Dataset records:

_ _ _ _ _

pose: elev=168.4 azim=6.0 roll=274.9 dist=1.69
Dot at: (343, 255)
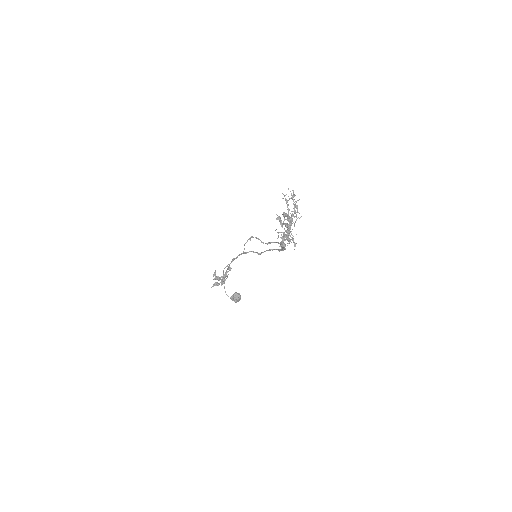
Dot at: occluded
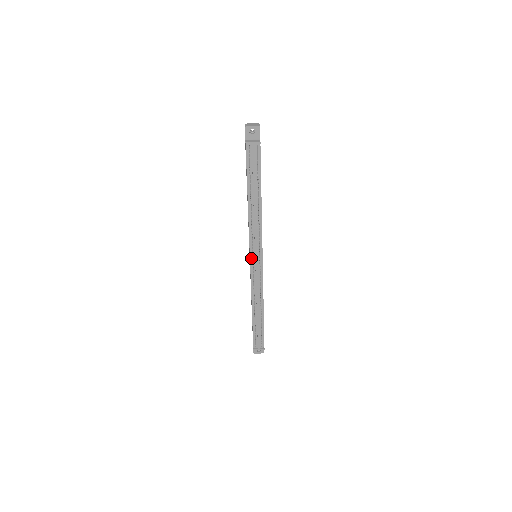
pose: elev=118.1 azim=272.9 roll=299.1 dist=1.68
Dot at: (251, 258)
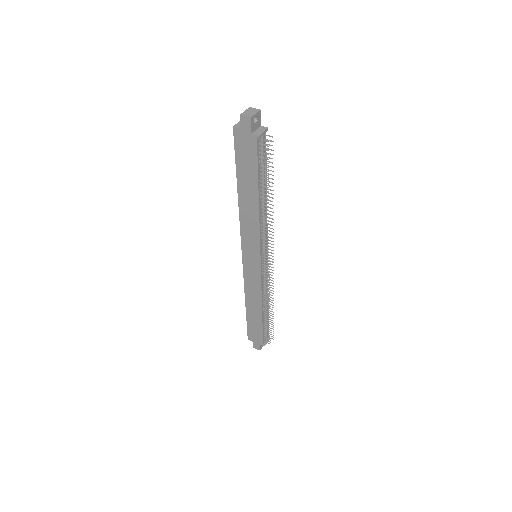
Dot at: (261, 260)
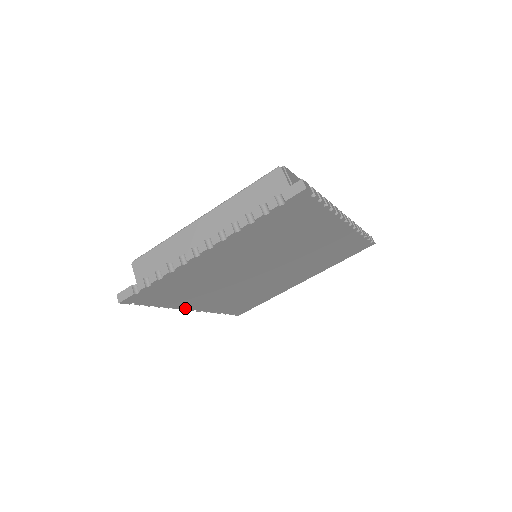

_ _ _ _ _

## Objective
Write out every line of the entries above verbatim, leaving out the pictures.

## The reply
pose: elev=168.4 azim=6.0 roll=274.9 dist=1.69
Dot at: (343, 255)
Dot at: occluded
pose: elev=118.1 azim=272.9 roll=299.1 dist=1.68
Dot at: (251, 258)
Dot at: (261, 260)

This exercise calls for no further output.